Saving Becca, continued


But this is not a movie. Becca is a teenager, not an actress, and the Piccininis aren’t demonstrative people. They are simply a small family from Doylestown who have experienced in one raw year how fragile life can be, how fortunes can turn on a dime, how life is really a series of precious moments that they’ll do anything to keep stringing together, one at a time. Sue and Bob aren’t able to say this in a pat TV-movie way.

“You’re all here because you helped us in some way, and we wanted to thank you,” Bob says simply. Sue stands by his side, looking happy and relaxed. “This was a very, very hard year for us, and we couldn’t have gotten through it without you. So thank you, from the bottom of our hearts.” He says a few final worlds about the dinner, about Meghan’s support for Becca, and everyone applauds, happy to be here, happy the family made it, happy to believe that yes, their children can be saved from something as evil as cancer. “Okay, that’s enough of my talking,” Bob concludes self-consciously. “Now go party!”

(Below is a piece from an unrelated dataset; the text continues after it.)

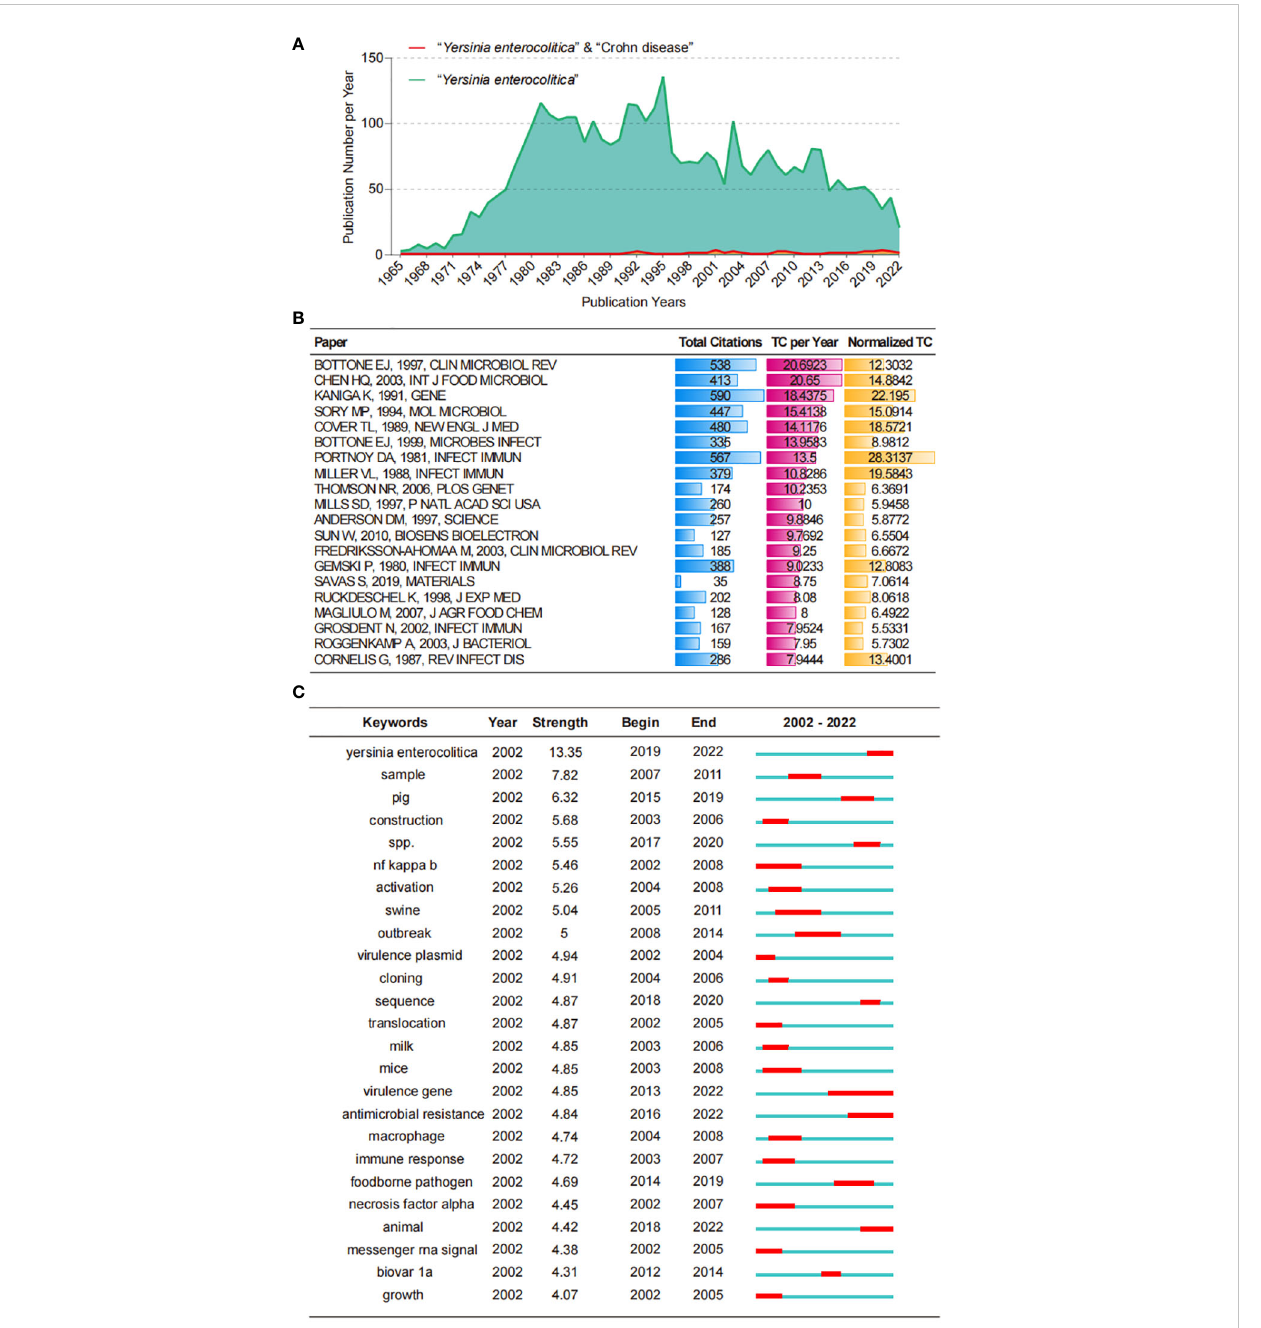
FIGURE 1 Bibliometric analysis of WoS core database output. (A) The growth productive trends of the topic “ Y. enterocolitica ” and “ Y. enterocolitica ” & “ Crohn disease ” research from 1900 to 2022. (B) Top 20 most cited papers in the topic “ Y. enterocolitica ” research from 1900 to 2022. (C) Top 25 Keywords with the Strongest Citation Bursts in the topic “ Y. enterocolitica ” research from 2002 to 2022. WoS, Web of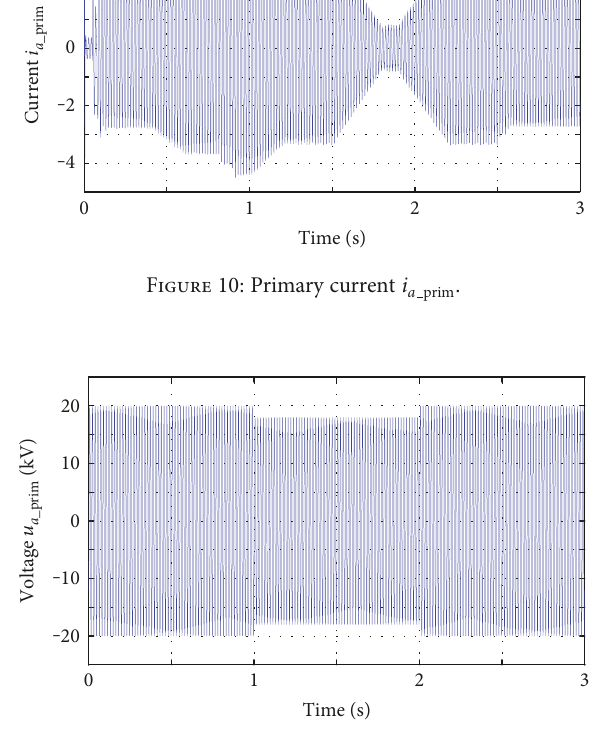
Figure 11: Bus voltage decrease.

Becca and her friends race to the dance floor to boogie to “Hot, Hot, Hot.” Before the night is over, Becca will strip off her cardigan and dip and roll to the macarena. She will disappear outside with a boy and return a few minutes later, trembling with excitement, wearing his ring on her thumb. She will dance and party way too late, and she will yawn repeatedly during tomorrow’s Halloween-costumed halftime show at the school football game, where her flirty French maid outfit will set Bob to worrying about her all over again.

This next year will be filled with uncertainties. Once a month, the family will lose sleep waiting for test results that could change their lives yet again. As Sue says, their ordeal is not over yet.

But for now, neither is Becca.

 

AUTHOR’S NOTE: At the end of this month, Becca undergoes another round of tests. If the results are negative, she will have reached her crucial one-year anniversary free of cancer.